WHAT THIS TASK INVOLVES => Give an exact copy of the line that has "ring dip: (520, 471)" and of every line below it, through the last, with nothing else.
-------- EXTRACTED ENTRIES
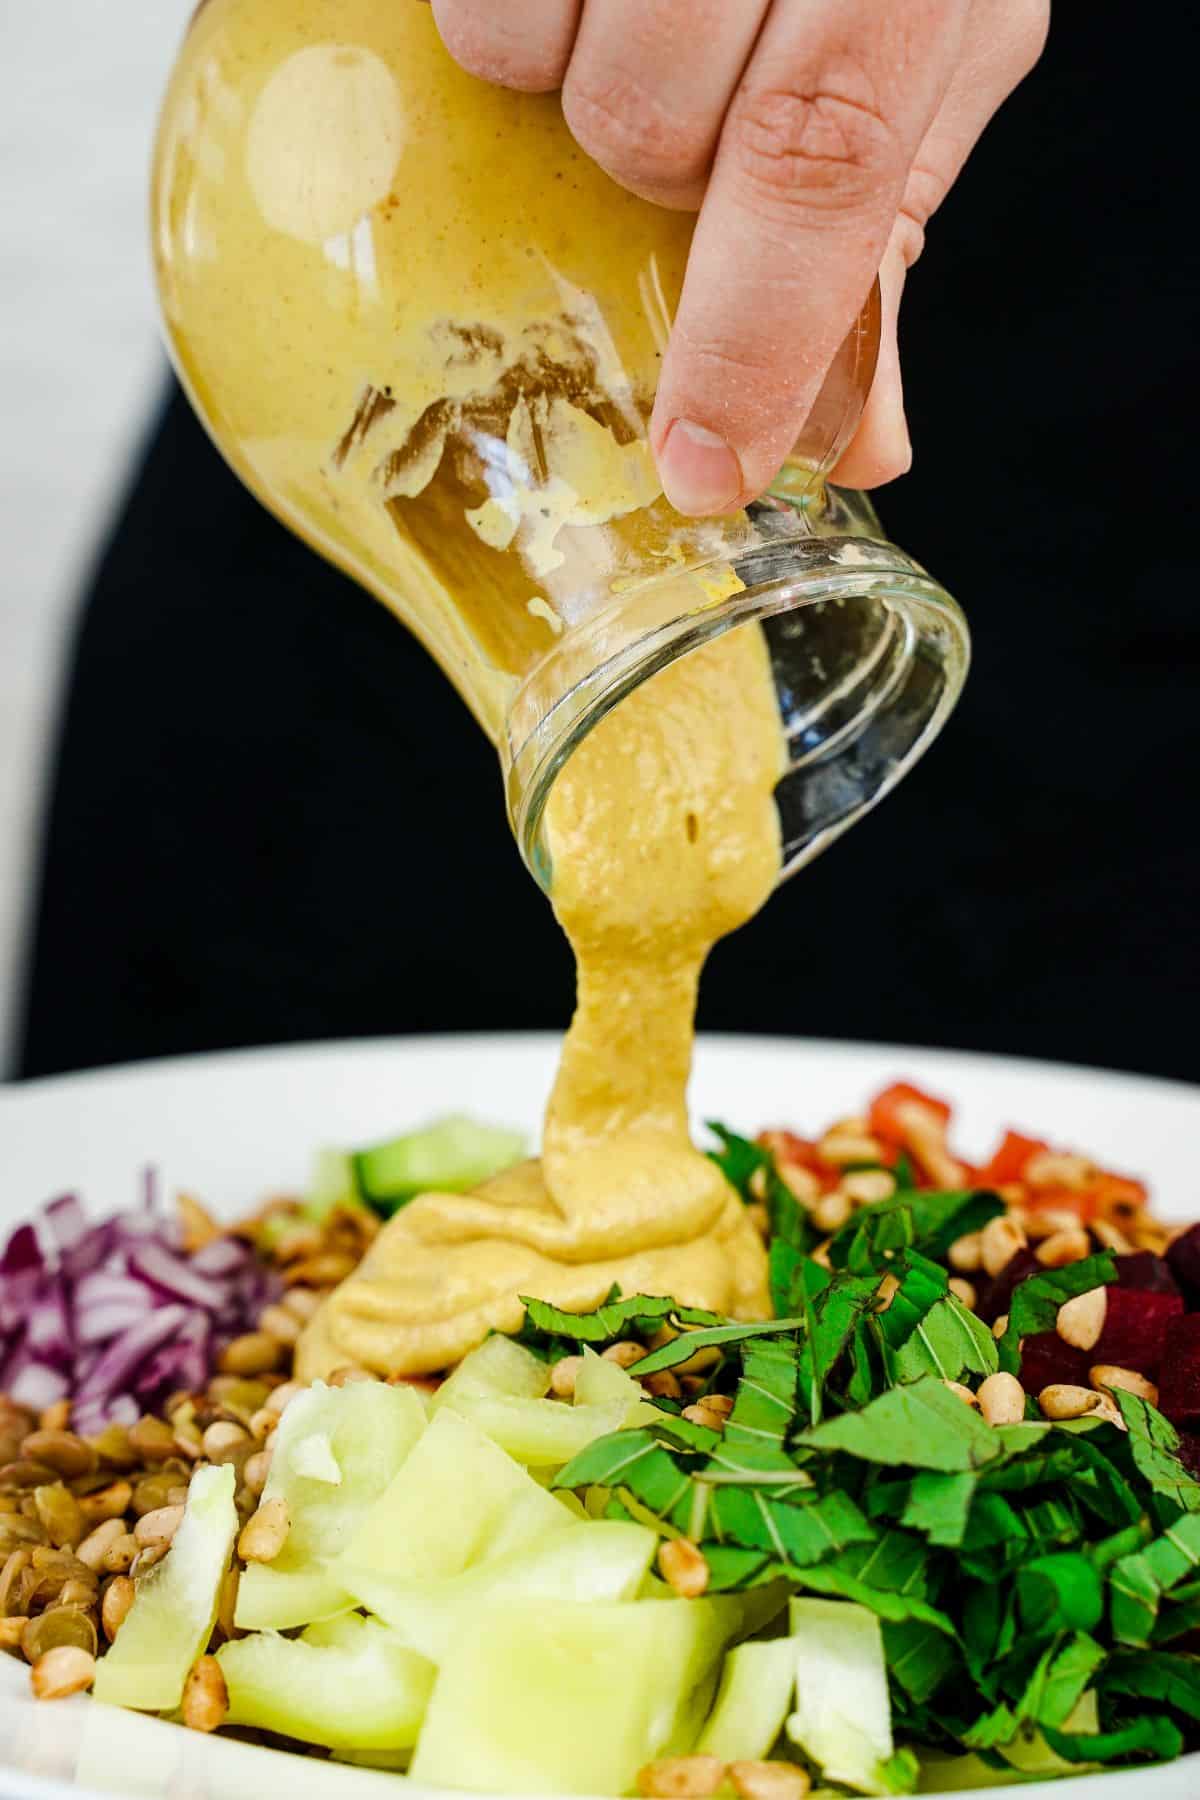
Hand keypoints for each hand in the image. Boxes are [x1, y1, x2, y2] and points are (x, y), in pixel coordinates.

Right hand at [428, 0, 1048, 511]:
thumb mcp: (924, 38)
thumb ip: (880, 229)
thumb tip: (864, 447)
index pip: (824, 162)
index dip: (755, 336)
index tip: (703, 467)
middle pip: (650, 129)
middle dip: (653, 171)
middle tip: (691, 102)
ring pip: (537, 62)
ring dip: (568, 85)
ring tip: (625, 17)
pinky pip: (475, 6)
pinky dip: (503, 22)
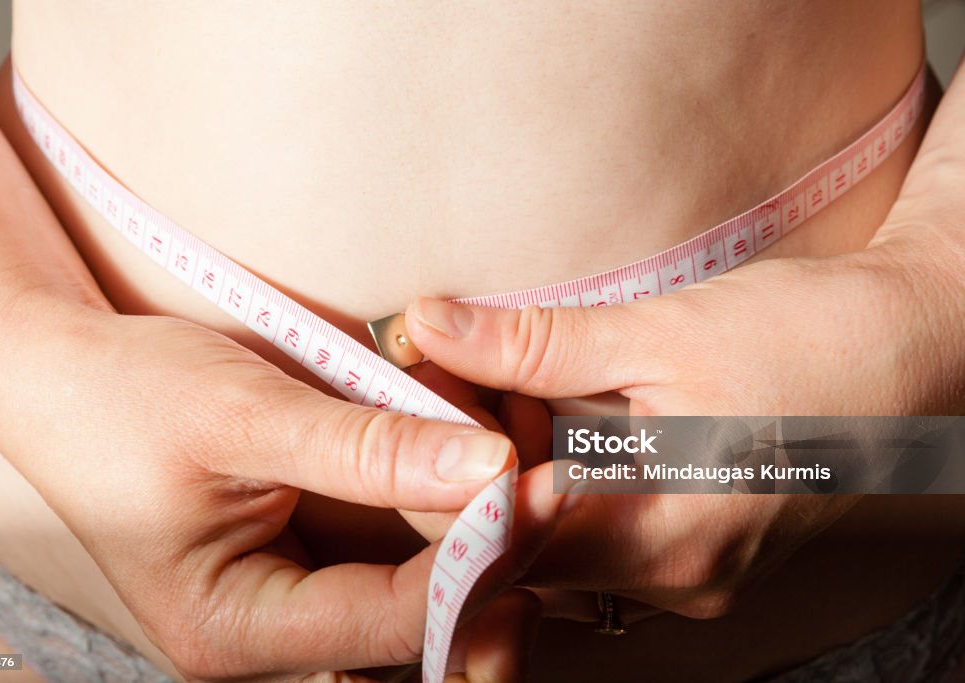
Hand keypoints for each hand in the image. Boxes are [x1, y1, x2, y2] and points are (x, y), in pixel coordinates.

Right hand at [0, 298, 564, 680]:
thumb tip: (489, 468)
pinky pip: (399, 538)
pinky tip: (473, 446)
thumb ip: (366, 449)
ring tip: (525, 449)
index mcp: (238, 629)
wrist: (66, 376)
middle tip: (552, 475)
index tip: (543, 492)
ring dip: (474, 520)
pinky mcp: (316, 545)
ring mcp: (300, 589)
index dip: (477, 561)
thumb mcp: (244, 415)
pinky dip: (440, 496)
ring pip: (419, 578)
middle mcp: (277, 629)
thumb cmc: (126, 400)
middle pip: (418, 615)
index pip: (391, 619)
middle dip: (489, 549)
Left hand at [401, 226, 963, 615]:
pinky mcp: (699, 556)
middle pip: (521, 547)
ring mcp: (691, 578)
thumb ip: (531, 343)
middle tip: (466, 371)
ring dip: (520, 471)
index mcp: (662, 538)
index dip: (442, 466)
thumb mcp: (657, 331)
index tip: (424, 395)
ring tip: (528, 386)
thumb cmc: (803, 338)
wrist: (912, 352)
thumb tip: (426, 325)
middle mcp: (675, 582)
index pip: (497, 541)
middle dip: (475, 463)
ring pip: (555, 544)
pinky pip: (599, 538)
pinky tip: (574, 418)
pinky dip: (566, 485)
----------------
WRITTEN ANSWER =>
ring dip: (520, 471)
index mcp: (662, 538)
index dip: (442, 466)
thumb mcp: (657, 331)
index tip: (424, 395)
ring tip: (528, 386)
thumb cmc: (803, 338)
wrist: (912, 352)
thumb tip: (426, 325)
middle mcp: (675, 582)
index pip: (497, 541)
middle dip: (475, 463)
ring pip: (555, 544)
pinky pip: (599, 538)
pinky tip: (574, 418)
pinky dip: (566, 485)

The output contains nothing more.